Reward Function
The reward function defines what the DQN agent optimizes for. From BidOptimizationAgent.scala:
Formula
reward = clickReward - overspendPenalty
where:
clickReward = windowClicks.toDouble
overspendPenalty = if (spendRate > 1.5)
config.overspendPenalty × (spendRate - 1.5)
else 0.0
Default penalty factor: overspendPenalty = 2.0
Component Breakdown
Clicks (Primary Signal)
Raw number of clicks in the 15-minute observation window. This is the positive signal — the agent maximizes clicks because that’s what advertisers care about.
Why clicks, not impressions?
- Impressions don’t indicate value — they’re “free” from the user’s perspective
- Clicks represent actual engagement
- Maximizing clicks naturally selects for high-CTR placements
Why clicks, not revenue?
- Revenue (CPM × impressions) would incentivize bidding as high as possible
- This contradicts the advertiser’s interest in efficient spending
- Clicks align the agent with advertiser ROI
Overspend Penalty
overspendPenalty = 2.0 × max(0, spendRate - 1.5)
- Threshold at 1.5x: No penalty for spending up to 50% faster than target. Gives the agent freedom to bid aggressively when opportunities are good.
- 2.0x factor: Each unit of overspend above 1.5x costs 2.0 reward points
- Continuous: Allows the agent to learn the trade-off rather than hitting a hard wall
Examples:
spendRate = 1.0 → penalty = 0 (on pace)
spendRate = 1.5 → penalty = 0 (at threshold)

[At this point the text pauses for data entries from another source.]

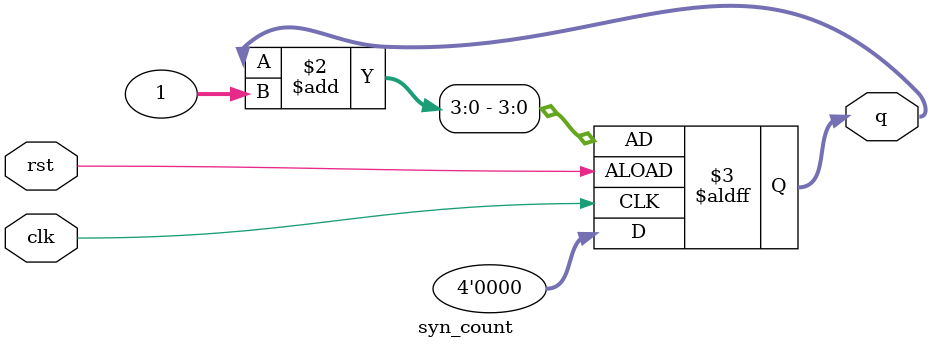
<source format=v>
module syn_count(clk,rst,q);
parameter WIDTH=4;
input clk,rst;
output reg [WIDTH-1:0]q;

//always@(posedge clk)begin //synchronous rst counter

//always@(posedge clk or posedge rst)begin //asynchronous rst counter
//always@(posedge clk or negedge rst)begin //asynchronous rst 
//always@(negedge clk or posedge rst)begin //asynchronous rst
always@(negedge clk or negedge rst)begin 
if(rst) q<=0;
else q<=q+1;  //q<=q-1 (downcounter)
end
endmodule

</source>
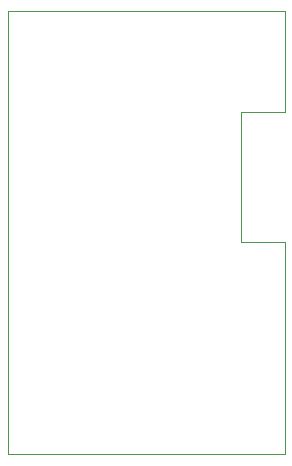
<source format=gbr>
%TF.GenerationSoftware,KiCad,Pcbnew,(5.99.0-2309-gaf729d578)*%
%TF.CreationDate,2020-08-01T12:07:06-04:00*%
%TF.ProjectId,mk2,6d6b322e-6b69-4636-9164-5f7063625858,rev?*%
%TF.SameCoordinates,Original*%
%TF.FileFunction,Profile,NP*%
%FSLAX46Y46*%
G04 Gerber Fmt 4.6, Leading zero omitted, Abs format (unit mm)*
G04 Created by KiCad (PCBNEW (5.99.0-2309-gaf729d578)) date 2020-08-01 12:07:06*
%MOMM*%
%LPD*%
G01*
G04 APERTURE LIST*
%TA.AperFunction,Profile*%
%ADD10C,0.100000*%
%TD*%
G04 APERTURE END LIST*
D10*
X35500000Y-32000000D02*
X35500000Y-50000000D01*
X35500000Y-12500000D02*
X35500000Y-21000000D01*
X31750000Y-32000000D02*
X35500000Y-32000000D01*
X31750000Y-21000000D02*
X31750000Y-32000000D01*
X35500000Y-21000000D02*
X31750000Y-21000000D01*
X12000000Y-50000000D02*
X12000000Y-12500000D01*
X35500000Y-50000000D02*
X12000000Y-50000000D01*
X12000000Y-12500000D02*
X35500000Y-12500000D01*
M02*

</source>
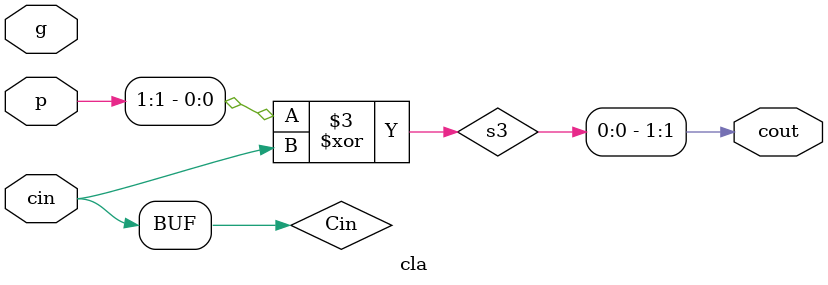
<source format=v>
module cla (cout, g, p, cin);
input [1:0] g, p;
input cin;
output [1:0] cout;

buf (Cin, cin); 
and a1 (s1, p[0], cin);
or o1 (s2, g[0], s1);
xor a2 (s3, p[1], cin);
or o2 (s4, g, s2);
buf (cout[1], s3);  



endmodule // cla

module cla_tb;

    reg g, p, cin;
    wire cout; 

cla uut(.g(g), .p(p), .cin(cin), .cout(cout));
endmodule 

</source>
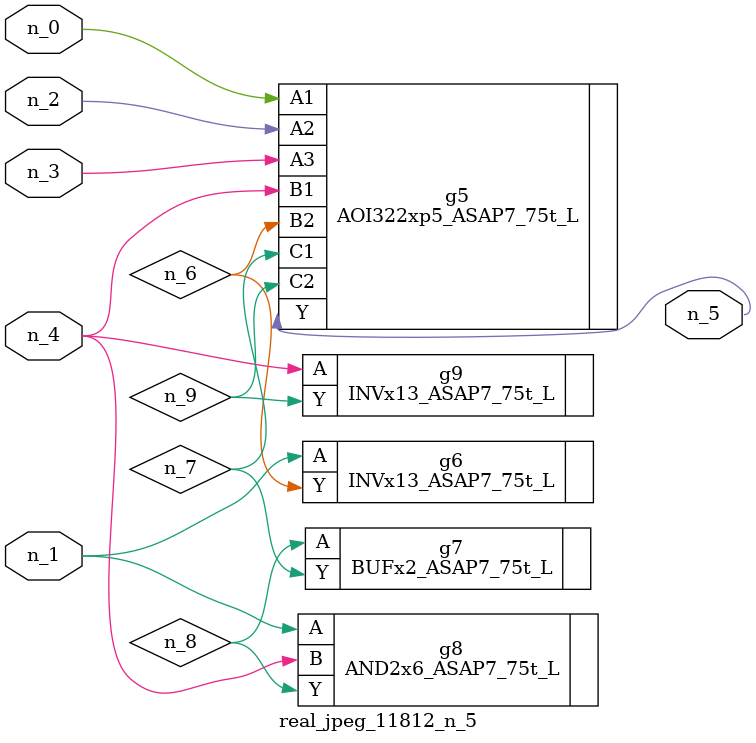
<source format=v>
module real_jpeg_11812_n_5 (n_4, n_0, n_1, n_2, n_3, n_5);

input n_4;
input n_0;
input n_1;
input n_2;
input n_3;

output n_5;

wire n_8;
wire n_6;
wire n_7;
wire n_9;

AOI322xp5_ASAP7_75t_L g5 ( 
.A1(n_0),
.A2(n_2),
.A3(n_3),
.B1(n_4),
.B2(n_6),
.C1(n_7),
.C2(n_9),
.Y(n_5)
);

INVx13_ASAP7_75t_L g6 ( 
.A(n_1),
.Y(n_6)
);

AND2x6_ASAP7_75t_L g8 ( 
.A(n_1),
.B(n_4),
.Y(n_8)
);

INVx13_ASAP7_75t_L g9 ( 
.A(n_4),
.Y(n_9)
);

BUFx2_ASAP7_75t_L g7 ( 
.A(n_8),
.Y(n_7)
);


endmodule
</source>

spendRate = 2.0 → penalty = 1.0 (moderate overspend)
spendRate = 3.0 → penalty = 3.0 (severe overspend)
Episode Termination
The episode terminates when:
done = (budgetRemaining <= 0.0) || (timeRemaining <= 0.0)
At termination, a special terminal transition is stored:
val terminalState = Array.fill(stateSize)(0.0) // Zero vector
val terminalReward = windowClicks.toDouble // Final clicks (no penalty)
dqn.store(prevState, prevAction, terminalReward, terminalState, done = true)
The done = true flag tells DQN not to bootstrap future rewards beyond the episode boundary.
Reward Examples
| Window | Clicks | spendRate | Penalty | Reward |
|---|---|---|---|---|
| Normal pacing | 3 | 1.0 | 0 | 3.0 |
| Good CTR | 8 | 1.2 | 0 | 8.0 |
| Slight overspend | 5 | 1.8 | 0.6 | 4.4 |
| Severe overspend | 2 | 3.0 | 3.0 | -1.0 |
| At threshold | 4 | 1.5 | 0 | 4.0 |
Design Simplicity
Note what the reward function does not include:
- No exhaustion penalty — the episode simply ends when budget hits zero
- No CPA signal — conversion tracking is sparse, clicks are a sufficient proxy
- No win-rate bonus — win rate is in the state space, letting the agent learn its own trade-offs
This simplicity makes the reward signal clean and easy to interpret. The agent learns that clicks are good and overspending is bad — everything else it figures out from the state space.